CSU 1160 (hexadecimal problem), csu1160 hexadecimal Problem

CSU 1160 (hexadecimal problem), csu1160 hexadecimal Problem
CSU 1160Time Limit:1000 MSMemory Limit:131072KB64bit IO Format:% Lld & % llu

Description

Converts a decimal integer to a hexadecimal value.
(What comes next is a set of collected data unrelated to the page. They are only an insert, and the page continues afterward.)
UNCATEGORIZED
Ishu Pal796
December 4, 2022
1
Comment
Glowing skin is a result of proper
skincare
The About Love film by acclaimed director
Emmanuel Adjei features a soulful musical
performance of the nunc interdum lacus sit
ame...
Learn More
The format starts with 0x and ranges from 10 to 10 ~ 15 uppercase letters ~ F.

Input

Each row has an integer x, 0 <=x <= 2 ^ 31.

Output

The eight-digit hexadecimal integer corresponding to the output of each row, including the leading 0.

Sample Input

01023

Sample Output

0x000000000x000003FF


This is a clever question. There are multiple solutions. The following is what I wrote during the competition:

# Include <stdio. h> int main () {int a, B, I; char hex [8]; while (scanf ("% d", & )! = EOF) {for (I = 0; I <8; I ++) hex [I] = '0'; I = 0; while (a> = 16) {B = a % 16; if (B <10) hex [I] = B + '0'; else hex [I] = B-10 + 'a '; a/= 16; I ++;} if (a <10) hex [I] = a + '0'; elsehex [I] = A-10 + 'a '; printf ("0x"); for (I = 7; I> = 0; I --) printf ("% c", hex [I]); printf ("\ n");} return 0 ;}


But there is actually a simpler format output.

# Include <stdio. h>
Int main ()
{
Int x;
While (scanf ("% d", & x )! = EOF)
{
Printf ("0x %. 8X \ n", x );
}
Return 0;
}

Do you want to vomit blood after reading it? haha.